I am firmly on the side of the argument that says that more qualified people who opt for salaried employment “need to see entrepreneurship as a viable career path. Here, we are confronted with a cultural problem. Quite simply, it has become a practice over the years for most academically qualified Guyanese to seek salaried jobs (or, these days, lucrative consultancies) in various disciplines. Most of those who opt for entrepreneurship as “a career path” are influenced by a family business tradition and a ‘duty’ to inherit and sustain that tradition. These, however, are very much in the minority. For those working class Guyanese who qualify themselves, it is logistically much easier to secure employment in the public or private sector than to acquire the start-up requirements for even the most modest micro enterprise. Additionally, it should be borne in mind that for such persons the focus is on immediate access to funds to support themselves and their families and acquiring a salaried job removes the risks and uncertainties customarily associated with small business ventures.
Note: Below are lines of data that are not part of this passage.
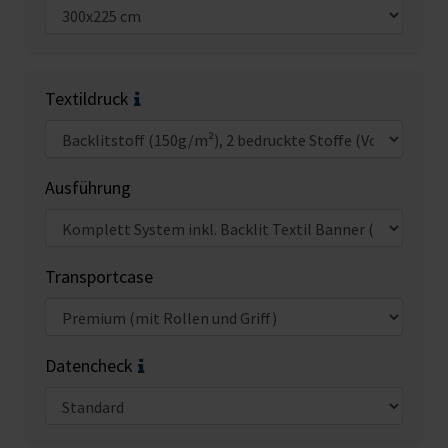
Textildruck
Ausführung
Transportcase
Datencheck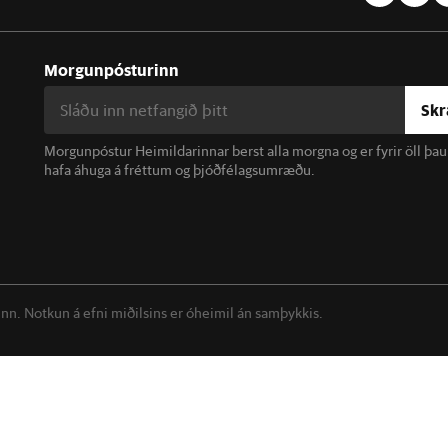
Morgunpósturinn
Skr
Morgunpóstur Heimildarinnar berst alla morgna og er fyrir öll þa
hafa áhuga á fréttum og þjóðfélagsumræðu.
linn. Notkun á efni miðilsins er óheimil án samþykkis.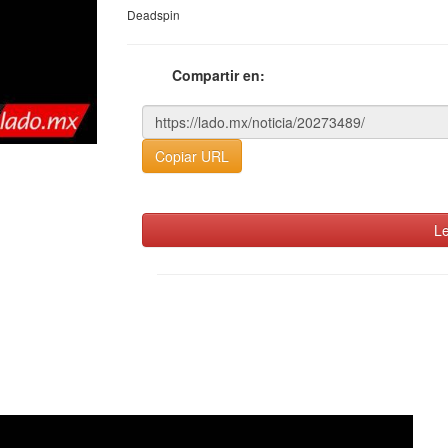
Deadspin
Compartir en:
Copiar URL
Le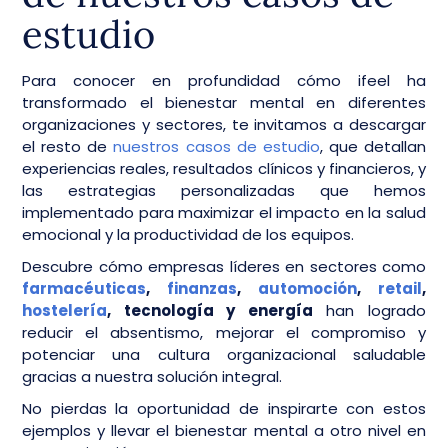
estudio
Para conocer en profundidad cómo ifeel ha
transformado el bienestar mental en diferentes
organizaciones y sectores, te invitamos a descargar
el resto de
nuestros casos de estudio
, que detallan
experiencias reales, resultados clínicos y financieros, y
las estrategias personalizadas que hemos
implementado para maximizar el impacto en la salud
emocional y la productividad de los equipos.
Descubre cómo empresas líderes en sectores como
farmacéuticas
,
finanzas
,
automoción
,
retail
,
hostelería
, tecnología y energía
han logrado
reducir el absentismo, mejorar el compromiso y
potenciar una cultura organizacional saludable
gracias a nuestra solución integral.
No pierdas la oportunidad de inspirarte con estos
ejemplos y llevar el bienestar mental a otro nivel en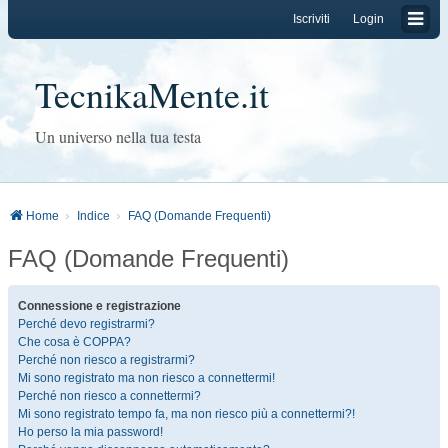
Iscriviti
Login
TecnikaMente.it
Un universo nella tua testa
Home
Indice
FAQ (Domande Frequenti)
FAQ (Domande Frequenti)
Connessione e registrazione
Perché devo registrarmi?
Che cosa è COPPA?
Perché non riesco a registrarmi?
Mi sono registrato ma non riesco a connettermi!
Perché non riesco a connettermi?
Mi sono registrato tempo fa, ma non riesco più a connettermi?!
Ho perso la mia password!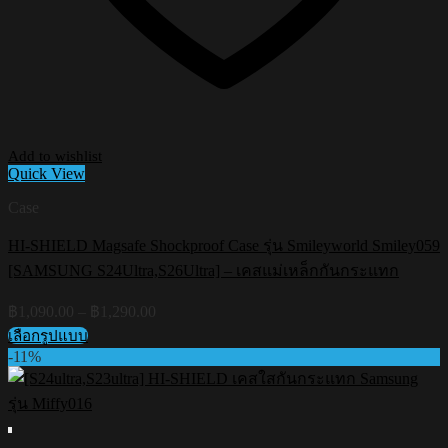
Add to wishlist
Quick View
Case
HI-SHIELD Magsafe Shockproof Case รุ่น Smileyworld Smiley059
[SAMSUNG S24Ultra,S26Ultra] – เคสแม่เหล็กกันกระแทก
Price
฿
1,090.00
–
฿
1,290.00
range:
เลือกรูปแบบ
฿1,090.00
This
-11%
through
product
฿1,290.00
has
multiple
variants.
The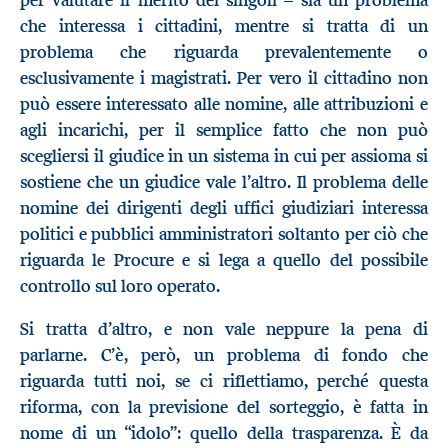
che interessa i cittadini, mentre si tratta di un
problema che riguarda prevalentemente o
esclusivamente i magistrati. Per vero il cittadino non
può essere interessato alle nomine, alle attribuzioni e
agli incarichi, per il semplice fatto che non può
scegliersi il giudice in un sistema in cui per assioma si
sostiene che un giudice vale l’altro. Il problema delle
nomine dei dirigenti degli uffici giudiziari interessa
politici e pubblici amministratori soltanto per ciò che
riguarda le Procure e si lega a quello del possibile
controllo sul loro operato.
Si tratta d’altro, e non vale neppure la pena di
parlarne. C’è, però, un problema di fondo che
riguarda tutti noi, se ci riflettiamo, perché questa
riforma, con la previsione del sorteggio, è fatta in
nome di un “idolo”: quello della trasparenza. È da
My argument here is simple. Of course it is desirable that more qualified Guyanese ought to see entrepreneurship as “a viable career path.” Were more Guyanese who have been formally trained in aspects of business management to turn to managing businesses of their own, that would resolve one of the key problems that we face in the small business sector, that is, people getting into business without understanding how to run a business. Here, I believe, is an ideal opportunity for the creation of an environment informed by both enabling legislation and a more liberal commercial bank lending policy, that entertains serious business proposal from “qualified” people. New opportunities in Information Technology (resulting from the ‘firing’ of the new GT&T sub-marine cable) and Agriculture, particularly, have opened up opportunities for the creation of new small and micro enterprises with potential for considerable growth. I believe that a regime of special incentives designed to encourage qualified persons (including graduates of tertiary institutions) to secure funding based on the submission to lending institutions of viable proposals can help- create a new and viable generation of small and micro business that can create the basis for a progressive small business culture.